1. Non c'è un file indice

Una richiesta a una cartella senza index.php né index.html, con l'elenco delle cartelle disattivato, dà 403. È il comportamento giusto e di solito significa che una pubblicazione non è arrivata in fondo.

ls -la /var/www/site/

2. Il server non riesce a leggerlo

Un file che l'utente del server web non può leggere viene rifiutato. Controlla il proprietario oltre ai permessi: i permessi sono giusti molto più spesso di quanto lo sia il proprietario.

namei -l /var/www/site/index.php

namei percorre l'intero percorso e stampa i permessi a ogni livello.
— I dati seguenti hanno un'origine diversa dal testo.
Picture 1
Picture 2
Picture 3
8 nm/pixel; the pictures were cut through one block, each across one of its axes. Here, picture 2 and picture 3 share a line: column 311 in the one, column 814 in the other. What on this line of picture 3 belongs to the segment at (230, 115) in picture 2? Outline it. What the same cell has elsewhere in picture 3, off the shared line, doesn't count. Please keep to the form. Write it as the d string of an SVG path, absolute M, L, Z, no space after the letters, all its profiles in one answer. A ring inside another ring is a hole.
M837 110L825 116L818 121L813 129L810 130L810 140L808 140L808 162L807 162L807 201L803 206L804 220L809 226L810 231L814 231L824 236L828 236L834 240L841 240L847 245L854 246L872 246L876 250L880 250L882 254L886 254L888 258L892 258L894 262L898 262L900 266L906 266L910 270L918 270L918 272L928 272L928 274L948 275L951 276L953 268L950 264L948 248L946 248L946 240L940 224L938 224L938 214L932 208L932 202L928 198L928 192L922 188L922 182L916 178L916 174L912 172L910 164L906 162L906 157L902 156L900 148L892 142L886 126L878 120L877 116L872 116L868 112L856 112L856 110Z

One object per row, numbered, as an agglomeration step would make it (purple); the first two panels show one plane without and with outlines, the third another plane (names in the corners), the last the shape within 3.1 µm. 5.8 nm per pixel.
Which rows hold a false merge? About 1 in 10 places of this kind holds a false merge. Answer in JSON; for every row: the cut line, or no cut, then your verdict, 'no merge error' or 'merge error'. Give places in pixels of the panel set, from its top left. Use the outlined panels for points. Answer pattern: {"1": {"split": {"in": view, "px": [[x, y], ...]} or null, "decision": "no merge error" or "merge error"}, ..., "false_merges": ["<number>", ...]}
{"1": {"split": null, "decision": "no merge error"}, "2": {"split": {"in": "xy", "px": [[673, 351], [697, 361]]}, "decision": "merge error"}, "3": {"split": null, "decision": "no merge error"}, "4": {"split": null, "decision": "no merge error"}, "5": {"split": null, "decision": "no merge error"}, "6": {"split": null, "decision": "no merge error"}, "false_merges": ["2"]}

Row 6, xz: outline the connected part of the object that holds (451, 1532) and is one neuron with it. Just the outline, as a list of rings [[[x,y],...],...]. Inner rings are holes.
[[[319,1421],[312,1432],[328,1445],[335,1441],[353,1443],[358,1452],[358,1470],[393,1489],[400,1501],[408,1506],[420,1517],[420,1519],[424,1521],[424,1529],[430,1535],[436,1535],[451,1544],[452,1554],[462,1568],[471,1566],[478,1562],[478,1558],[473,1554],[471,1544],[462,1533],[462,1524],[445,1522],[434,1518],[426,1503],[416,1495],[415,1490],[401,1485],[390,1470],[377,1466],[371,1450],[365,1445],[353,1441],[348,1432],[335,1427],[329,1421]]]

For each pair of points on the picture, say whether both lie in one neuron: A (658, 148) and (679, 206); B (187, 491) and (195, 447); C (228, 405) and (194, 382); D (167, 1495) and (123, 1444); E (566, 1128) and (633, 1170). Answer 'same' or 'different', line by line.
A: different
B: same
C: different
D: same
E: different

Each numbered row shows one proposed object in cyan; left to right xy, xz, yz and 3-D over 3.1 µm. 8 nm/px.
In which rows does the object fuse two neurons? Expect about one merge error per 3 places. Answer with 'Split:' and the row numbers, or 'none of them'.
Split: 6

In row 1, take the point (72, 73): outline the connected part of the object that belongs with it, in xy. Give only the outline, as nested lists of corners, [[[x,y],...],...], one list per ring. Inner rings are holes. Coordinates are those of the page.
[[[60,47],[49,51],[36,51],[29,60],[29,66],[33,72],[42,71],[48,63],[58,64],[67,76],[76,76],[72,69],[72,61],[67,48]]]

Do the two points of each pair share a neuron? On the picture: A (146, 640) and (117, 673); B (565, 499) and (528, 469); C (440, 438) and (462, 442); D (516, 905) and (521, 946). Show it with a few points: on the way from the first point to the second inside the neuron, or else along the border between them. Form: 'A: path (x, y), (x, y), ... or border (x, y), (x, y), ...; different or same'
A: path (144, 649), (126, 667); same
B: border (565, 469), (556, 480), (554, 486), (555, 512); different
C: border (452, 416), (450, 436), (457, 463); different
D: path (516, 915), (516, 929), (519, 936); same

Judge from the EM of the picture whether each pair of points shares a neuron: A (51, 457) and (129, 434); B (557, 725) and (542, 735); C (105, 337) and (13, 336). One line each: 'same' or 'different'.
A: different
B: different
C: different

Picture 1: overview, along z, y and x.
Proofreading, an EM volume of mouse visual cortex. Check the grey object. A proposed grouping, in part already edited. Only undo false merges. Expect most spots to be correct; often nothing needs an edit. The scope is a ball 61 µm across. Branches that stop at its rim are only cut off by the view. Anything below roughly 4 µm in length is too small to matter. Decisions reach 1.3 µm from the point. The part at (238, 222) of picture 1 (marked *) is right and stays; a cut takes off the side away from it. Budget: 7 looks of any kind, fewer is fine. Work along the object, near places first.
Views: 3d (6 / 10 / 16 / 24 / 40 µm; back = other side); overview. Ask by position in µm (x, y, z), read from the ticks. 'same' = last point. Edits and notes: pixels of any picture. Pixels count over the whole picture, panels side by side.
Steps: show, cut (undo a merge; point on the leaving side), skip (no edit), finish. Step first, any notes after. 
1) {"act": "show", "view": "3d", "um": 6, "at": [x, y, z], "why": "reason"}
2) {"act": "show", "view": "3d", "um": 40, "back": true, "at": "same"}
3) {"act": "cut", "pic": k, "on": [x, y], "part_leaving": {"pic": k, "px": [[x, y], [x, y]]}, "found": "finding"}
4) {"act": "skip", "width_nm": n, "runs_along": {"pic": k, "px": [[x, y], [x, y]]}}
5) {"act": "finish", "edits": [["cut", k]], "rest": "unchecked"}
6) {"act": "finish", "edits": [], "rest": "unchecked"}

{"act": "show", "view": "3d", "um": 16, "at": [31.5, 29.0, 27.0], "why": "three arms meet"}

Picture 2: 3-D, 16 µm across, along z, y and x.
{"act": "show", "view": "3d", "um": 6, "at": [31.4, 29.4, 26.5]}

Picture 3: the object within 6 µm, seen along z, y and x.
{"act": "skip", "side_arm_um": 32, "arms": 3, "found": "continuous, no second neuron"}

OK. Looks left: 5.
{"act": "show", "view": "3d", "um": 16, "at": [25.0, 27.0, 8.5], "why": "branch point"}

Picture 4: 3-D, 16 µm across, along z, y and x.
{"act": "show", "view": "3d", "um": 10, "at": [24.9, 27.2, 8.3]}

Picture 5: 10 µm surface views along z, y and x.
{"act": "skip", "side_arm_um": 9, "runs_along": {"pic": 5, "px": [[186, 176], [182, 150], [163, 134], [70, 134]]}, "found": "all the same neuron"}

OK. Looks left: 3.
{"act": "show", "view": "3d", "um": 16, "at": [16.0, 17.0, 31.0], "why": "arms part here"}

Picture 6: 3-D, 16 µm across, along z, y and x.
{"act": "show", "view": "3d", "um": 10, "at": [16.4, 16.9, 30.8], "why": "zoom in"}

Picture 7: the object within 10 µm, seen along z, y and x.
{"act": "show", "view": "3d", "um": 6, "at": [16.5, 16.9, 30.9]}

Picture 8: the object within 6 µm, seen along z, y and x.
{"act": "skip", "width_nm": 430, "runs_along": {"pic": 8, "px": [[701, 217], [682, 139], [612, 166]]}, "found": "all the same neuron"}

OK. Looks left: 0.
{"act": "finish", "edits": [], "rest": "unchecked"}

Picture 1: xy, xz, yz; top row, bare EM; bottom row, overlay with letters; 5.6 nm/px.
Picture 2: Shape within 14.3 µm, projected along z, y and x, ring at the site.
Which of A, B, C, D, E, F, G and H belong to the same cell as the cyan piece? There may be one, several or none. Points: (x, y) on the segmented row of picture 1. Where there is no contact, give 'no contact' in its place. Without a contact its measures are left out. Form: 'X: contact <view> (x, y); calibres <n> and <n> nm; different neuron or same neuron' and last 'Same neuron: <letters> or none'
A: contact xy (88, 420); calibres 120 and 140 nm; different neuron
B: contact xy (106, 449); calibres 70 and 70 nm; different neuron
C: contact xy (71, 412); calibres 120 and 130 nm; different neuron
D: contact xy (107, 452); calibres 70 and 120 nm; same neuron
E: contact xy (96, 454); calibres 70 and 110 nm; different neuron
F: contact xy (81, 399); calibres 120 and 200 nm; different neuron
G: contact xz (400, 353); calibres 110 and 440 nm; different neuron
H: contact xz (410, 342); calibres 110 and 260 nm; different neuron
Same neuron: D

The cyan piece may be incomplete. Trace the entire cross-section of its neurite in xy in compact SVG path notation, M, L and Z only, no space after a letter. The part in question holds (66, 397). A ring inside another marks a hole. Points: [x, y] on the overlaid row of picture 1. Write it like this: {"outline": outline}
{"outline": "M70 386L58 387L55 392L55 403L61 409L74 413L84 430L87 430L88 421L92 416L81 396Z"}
Una cartella a metà strada senza il bit di esecuzione blocca tutto ciò che sta sotto, ed è proprio il caso che sfugge.

3. Una regola lo sta negando

grep -rn "deny\|Require all denied" /etc/nginx/sites-enabled/ .htaccess 2>/dev/null

Le regole di sicurezza che negano per estensione o per cartella sono il 403 voluto. Se a finire nella rete è un tuo file, la regola è troppo larga.

4. Un firewall o un WAF

Se il 403 arriva con una pagina che non è la tua, viene da qualcosa che sta davanti al server. È il suo stesso registro a nominare la regola che ha risposto.

Un 403 su wp-admin dopo l'aggiornamento di un plugin è quasi sempre un plugin di sicurezza che blocca un percorso che crede sotto attacco. Il suo registro lo dirà, e disattivarlo rinominandone la cartella è il modo più rapido per confermarlo.